Each human being deserves the basic right to life, Prejean said.
“Even those among us who have done terrible crimes have a dignity that must not be taken from them,” she said. “Do we only uphold the dignity of innocent lives? There is no dignity in death row deaths.”
In her bestselling book “Dead Man Walking: An Eyewitness Account of the Death Penalty in the United States,” Prejean wrote about her experience as a spiritual advisor to a man awaiting the death penalty in Louisiana.
Prejean said words from a fellow nun prompted her to serve others more often.
“[She said,] ‘Integral to the news that Jesus taught the poor was that they would be poor no longer,'” Prejean said.
After she became an advisor for a death row inmate in the 1980s, Prejean said “God’s sneakiness” took her on a journey she never expected.
“I had no way of knowing that two years ago from then he would be electrocuted at midnight, that I would be with him in the last hours to the electric chair and [that] he would look at my face and try to protect me,” Prejean said.
A judge sentenced the man to death row after he participated in the cold-blooded murder of two teenagers on their way to a football game. However, Prejean said she saw goodness in him.

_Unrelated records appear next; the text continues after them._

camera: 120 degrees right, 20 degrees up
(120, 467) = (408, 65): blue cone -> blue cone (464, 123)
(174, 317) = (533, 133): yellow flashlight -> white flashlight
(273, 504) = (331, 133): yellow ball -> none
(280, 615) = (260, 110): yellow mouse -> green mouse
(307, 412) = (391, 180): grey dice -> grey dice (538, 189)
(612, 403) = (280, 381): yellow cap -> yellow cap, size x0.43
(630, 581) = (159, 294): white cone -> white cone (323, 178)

“We want to make the person [who commits a crime] evil,” Prejean said. “Acts are unspeakably evil. It’s ethical to be outraged over an act that’s evil. However, people have faces.”

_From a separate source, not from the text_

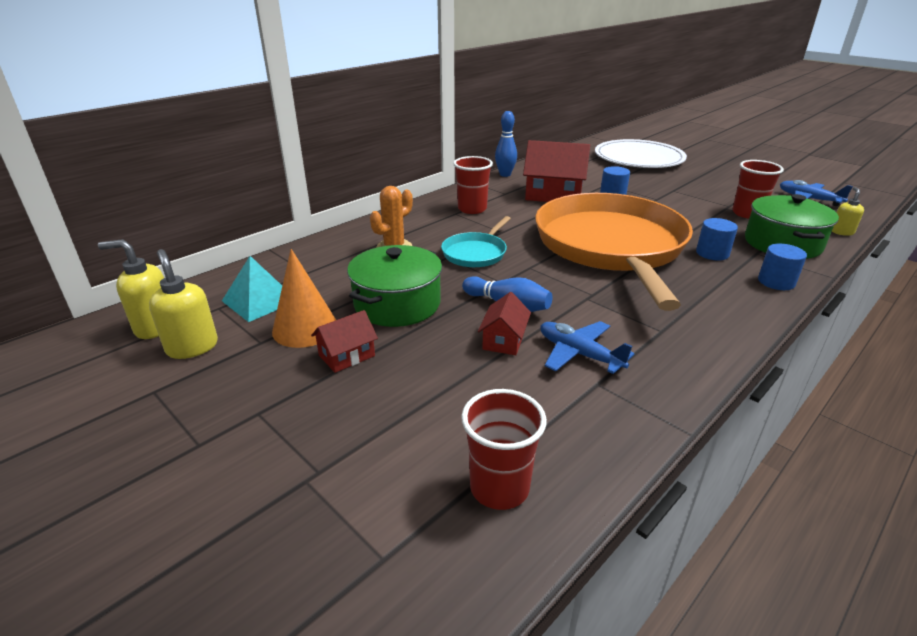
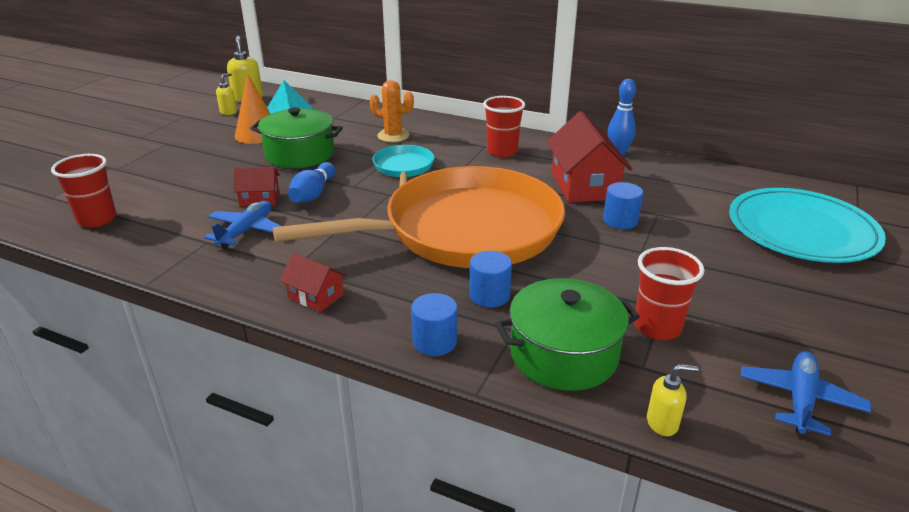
camera: 70 degrees right, 0 degrees up
(192, 347) = (229, 112): yellow soap dispenser -> yellow soap dispenser, size x0.62
(346, 355) = (228, 152): red house -> red house (315, 296)
(476, 253) = (403, 168): turquoise pan -> turquoise pan turned 75 degrees clockwise
(638, 158) = (802, 230): white plate -> turquoise plate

Prejean continues to mentor death row inmates today. During her talk, she emphasized the way she has seen culture blur facts in the justice system.
She cited the case of an African-American boy with an IQ of 65 who was tried and unfairly convicted of murdering a white woman by an all-white jury.
“Culture blinds us,” Prejean said. “Culture is like the air we breathe. One of the problems of society is that we’re so separated. Our racism, assault of poor, and penchant for trying to solve our problems with violence are all found in the death penalty.”
Prejean campaigned successfully for Pope John Paul II to add execution to his pro-life agenda along with abortion and euthanasia.
Prejean described the way the families of murder victims in New Jersey campaigned for the abolition of the death penalty.
She encouraged Notre Dame students and the local community to forgive those on death row as these families did and to work against execution.
“The reason I stand before you today is that I became a witness,” Sr. Prejean said. “When we see suffering, we’ve got to stand up.
“Forgiveness is the grace of God that keeps us from being consumed by hatred.”